Simon Holm Thøgersen looked a bit more into yesterday’s timeline, and he found that Nautilus causes all of ~/.thumbnails to be scanned when creating the desktop window. The thumbnails will need to be read eventually when displaying the files in ~/Desktop, but definitely not when the desktop is being initialized.
This is a very good catch.
I investigated the libgnomeui thumbnailing code. When the first thumbnail is looked up, it seems to read the entire thumbnail directory, and add all existing thumbnail files to the global thumbnail cache, which will cause readdir(), and malloc() calls. It will then save the thumbnail directory’s mtime and a thumbnail is requested, it will stat the entire directory again if a thumbnail is changed (and thus changed the directory’s mtime).
Denoting whether a thumbnail file is present or not is the file system’s job, there is no point in duplicating the FS info in a hash table.
It would IMO be way better to just purge the cache containing all thumbnails, and instead only cache the previously requested ones. We’d directly stat() each thumbnail file, and store and cache the mtime per thumbnail file in a hash table containing only the previouly-seen thumbs, and check whether the requested one matches the cached one.
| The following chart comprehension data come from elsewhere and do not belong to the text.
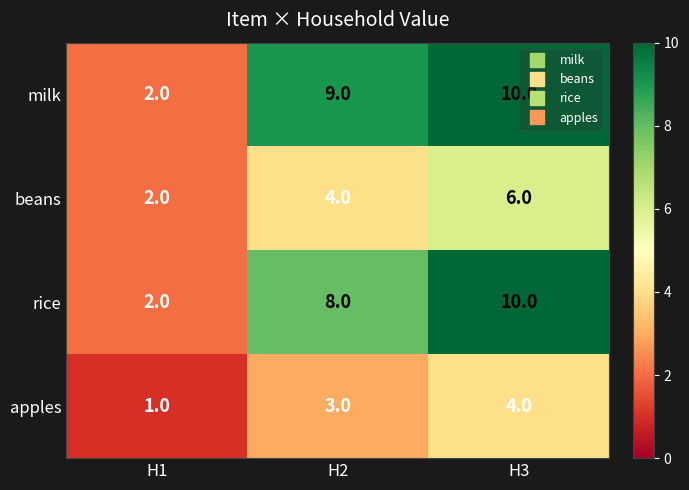

True or false: apples has a value of 4 at H3.

True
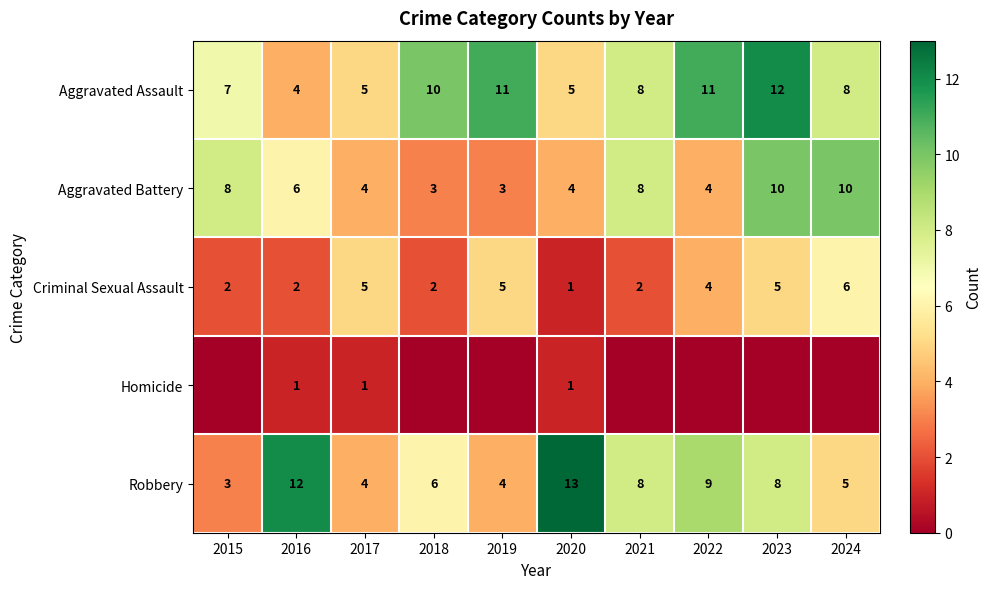

Is it true that Aggravated Battery equals 4 at 2022?

True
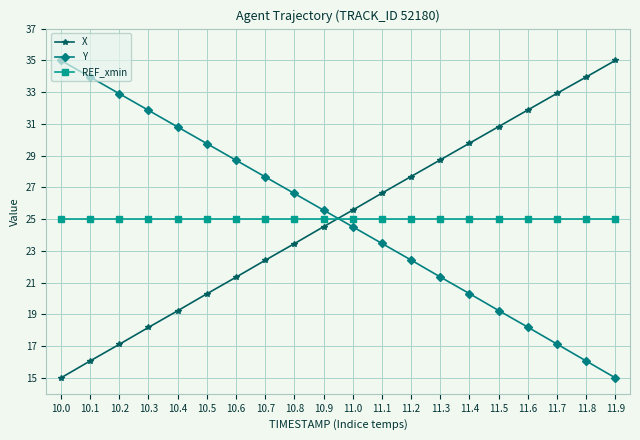

What is the highest value of the X series?

35.0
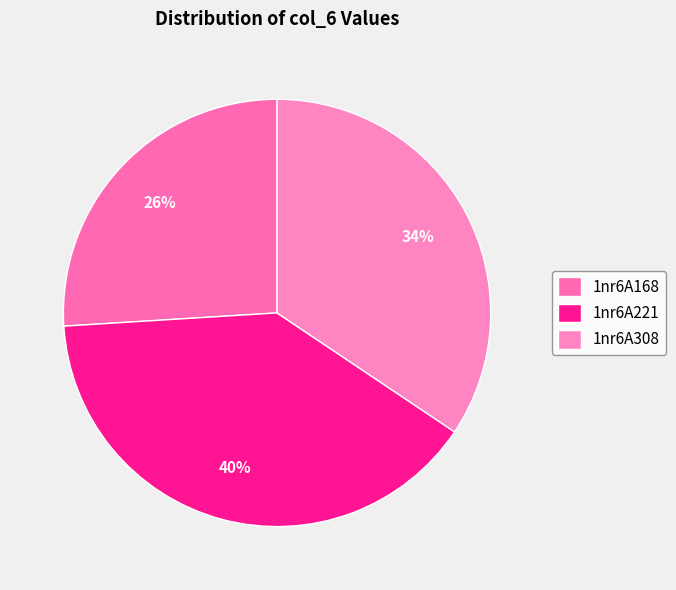

Which slice is the largest?

1nr6A221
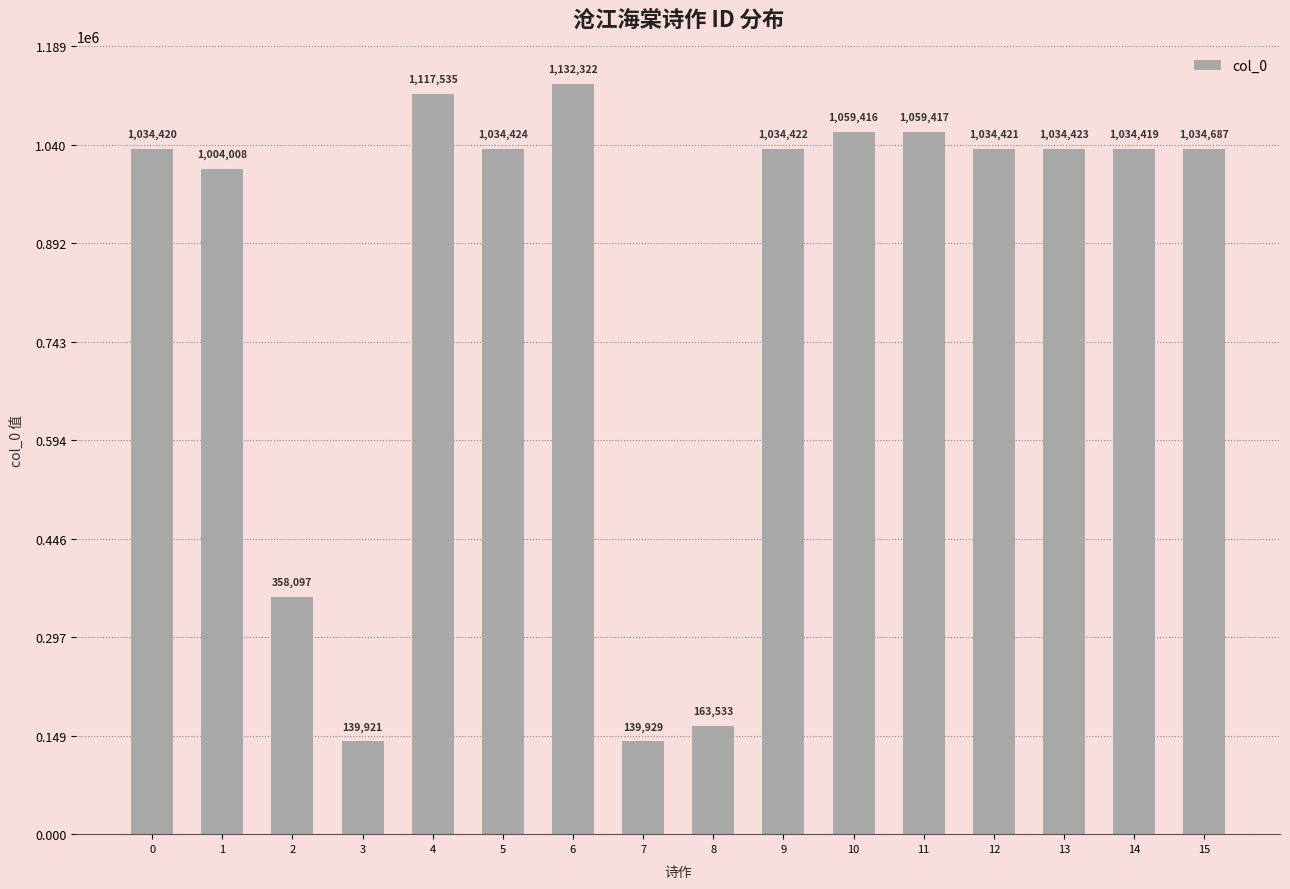

The chart shows a value of 1850535 at 13. True or false?

False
I’ll do some more investigations and report about my findings, but this looks like it may well be the reason that users report desktop startup speed differences of orders of magnitude, depending on the number of stored thumbnails.
I submitted a libgnomeui patch against the related bug report (#430123). Even with a warm filesystem cache, the subjective Nautilus startup could be significantly reduced with a ~160 MB thumbnail cache.